Based on T. S. Eliot's play Murder in the Cathedral, what was Thomas Becket’s life and character like? Why was he isolated? What was his internal spiritual struggle about? What temptations had he to resist? Why was he killed? What was the place for his spiritual values in the totalitarian state he lived in?
In T. S. Eliot's play Murder in the Cathedral, one reason Archbishop Thomas Becket is isolated is due to the fact that he went into exile in France for seven years. The second reason Becket is isolated has to do with the underlying reason for his exile--he believes the Church should and does hold more power than the king.
Historically, Becket went into exile in France after entering into a major dispute with King Henry II. King Henry became close with Thomas Becket and made him Archbishop of Canterbury, thinking it would help him as king gain more power over the Church. However, soon after his appointment, Becket shifted his allegiance from the king to the Church. One major point of opposition between Becket and Henry occurred when Henry decided to eliminate the custom of trying priests and other church leaders accused of crimes in religious courts of justice; wanting to gain more power over the Church, Henry insisted they be tried in the king's court instead. Becket's protest against this change led to further clashes and his decision to save his life by running to France ("The Murder of Thomas Becket, 1170"). Hence, as seen in both history and in the play, Becket became isolated because he disagreed with the king--he did not believe the king should hold power over the Church but that the king should submit in power to the Church.

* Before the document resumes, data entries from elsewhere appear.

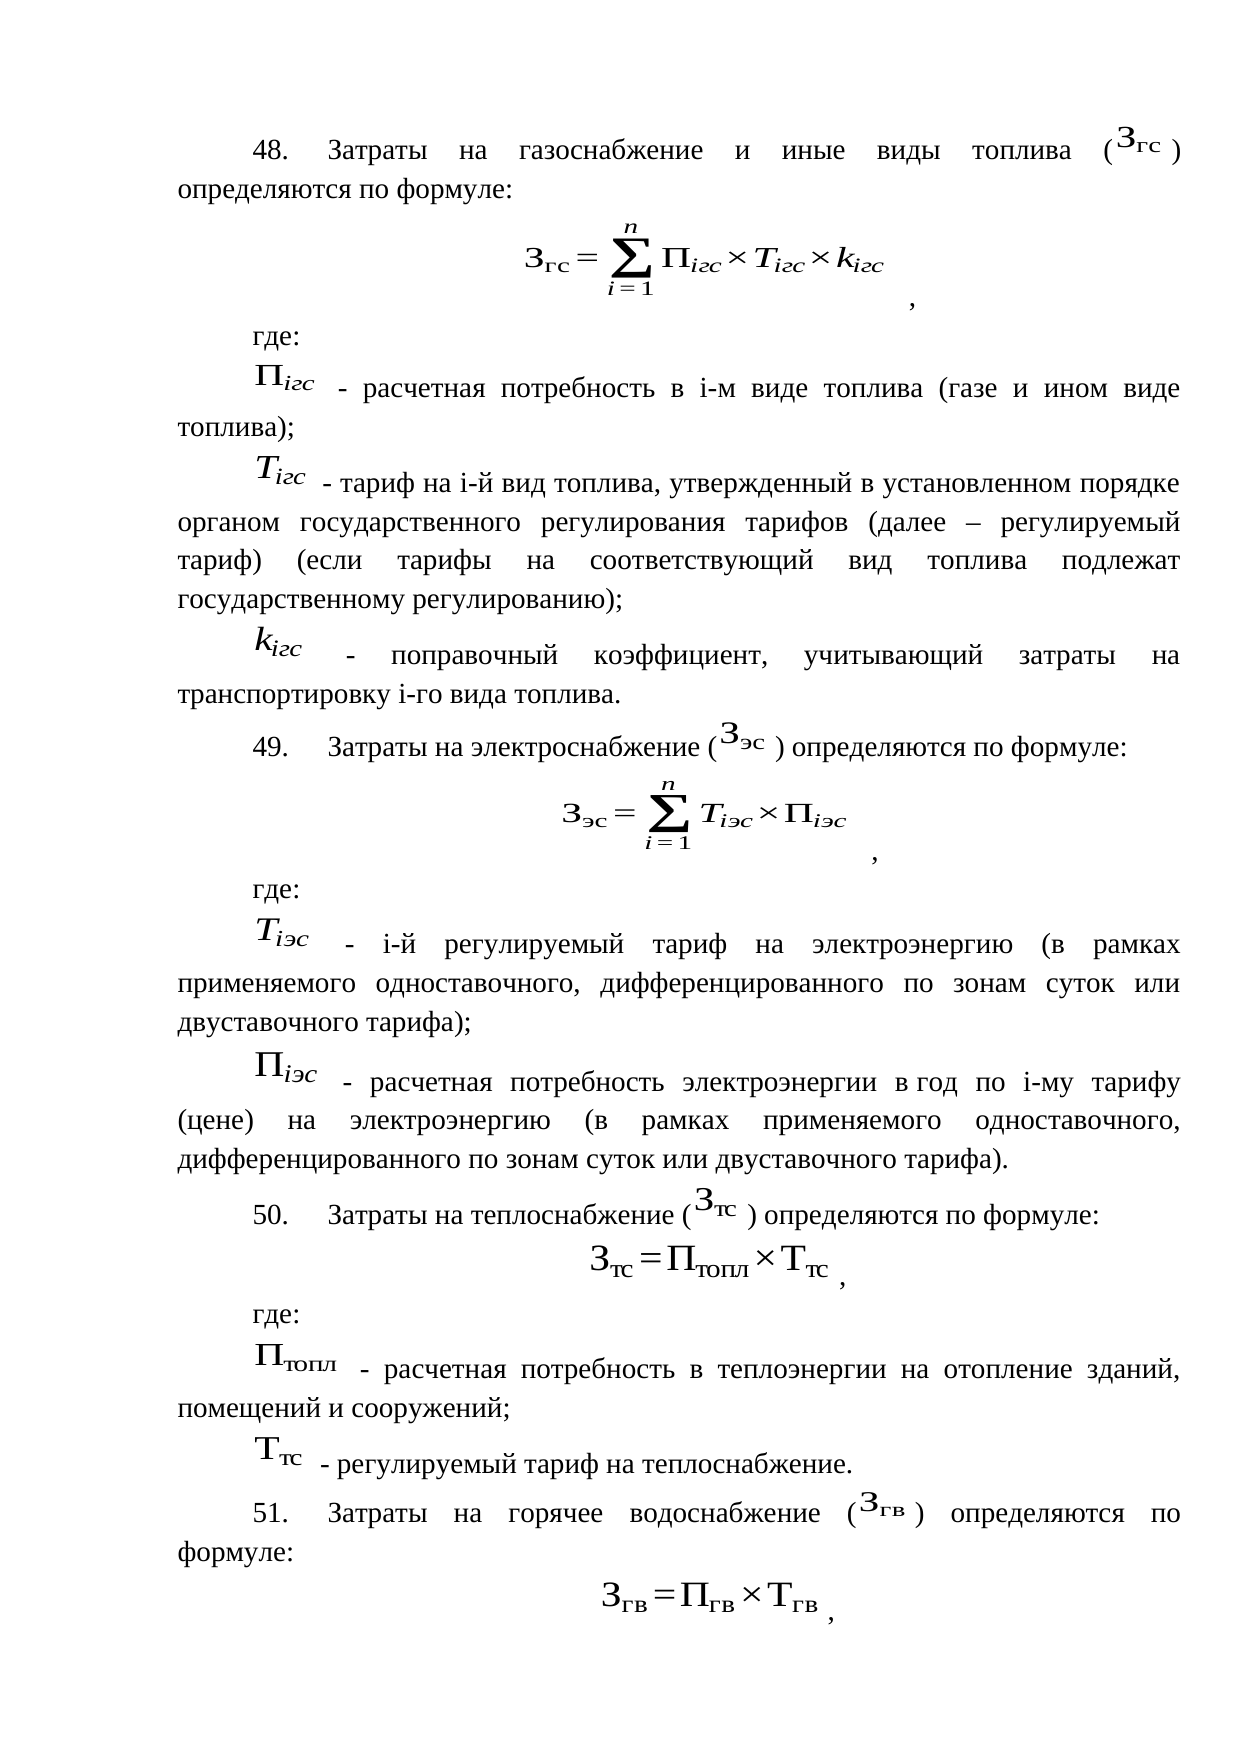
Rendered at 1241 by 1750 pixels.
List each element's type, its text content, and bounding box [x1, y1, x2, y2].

text 50. Затраты на теплоснабжение () определяются по формуле: [177, 1179, 1181, 1231]
text - расчетная потребность электроэнергии в год по i-му тарифу (цене) на электроэнергию (в рамках применяемого одноставочного, дифференцированного по зонам суток или двуставочного тарифа). [177, 1042, 1181, 1174]
text , [177, 209, 1181, 313]
text 51. Затраты на горячее водоснабжение () определяются по формуле: [177, 1484, 1181, 1568]
text где: [177, 318, 1181, 351]
text , [177, 1236, 1181, 1292]
text 49. Затраты на электроснабжение () определяются по формуле: [177, 714, 1181, 763]
text - поправочный коэффициент, учитывающий затраты на транспортировку i-го вида топлива. [177, 619, 1181, 709]
text , [177, 768, 1181, 866]
text - расчетная потребность в теплоэнергии на отопление зданий, помещений и сооружений; [177, 1335, 1181, 1423]
text , [177, 1573, 1181, 1627]
text - тариф на i-й вид топлива, утвержденный в установленном порядке органом государственного регулирования тарифов (далее – регулируемый тариф) (если тарифы на соответствующий вид топлива подлежат государственному регулированию); [177, 447, 1181, 614]
text - расчетная потребность в i-м виде топлива (газе и ином виде топлива); [177, 356, 1181, 442]
text - регулируемый тариф на теплоснабжение. [177, 1428, 1181, 1479]
text 48. Затраты на газоснабжение и иные виды топлива () определяются по формуле: [177, 118, 1181, 204]
text где: [177, 871, 1181, 905]
text - i-й регулируемый тариф на электроэнергию (в рамках применяемого одноставочного, дифференцированного по зонам суток или двуставочного тарифа); [177, 910, 1181, 1037]
text где: [177, 1297, 1181, 1330]
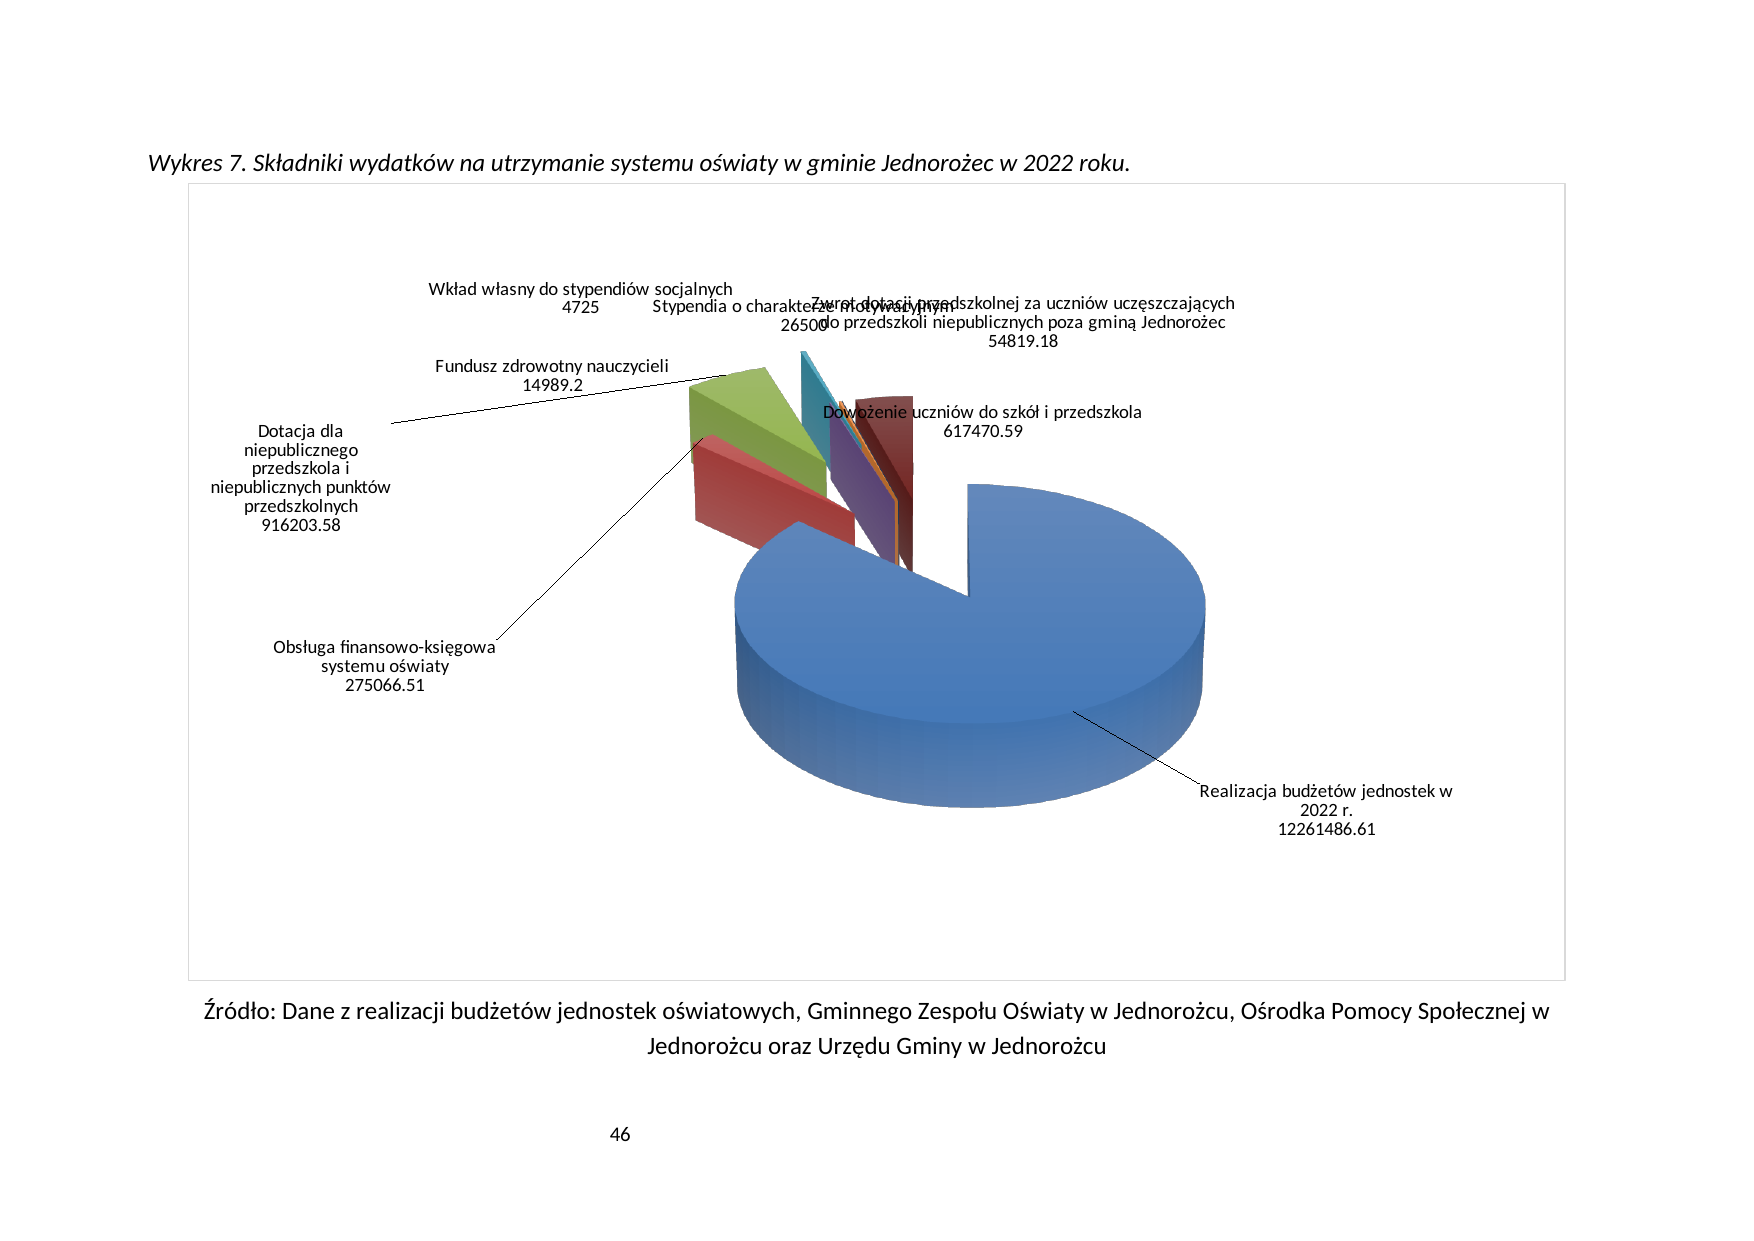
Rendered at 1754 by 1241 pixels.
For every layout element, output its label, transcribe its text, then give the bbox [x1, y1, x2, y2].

We see the theme of the king's power vs. the Pope's power, or worldly power vs. spiritual power, discussed early on in the play when the three priests who converse after the chorus's first speech discuss Becket's exile and the king's unyielding dominance in power. As the Third Priest phases it, "King rules or barons rule ... They have but one law, to seize the power and keep it" (p. 14). The First Priest notes the spiritual side of the conflict when he asks if the king won't put an end to the strife "Until the poor at the gate / Have forgotten their friend, their Father in God, have forgotten / That they had a friend?" (p. 14).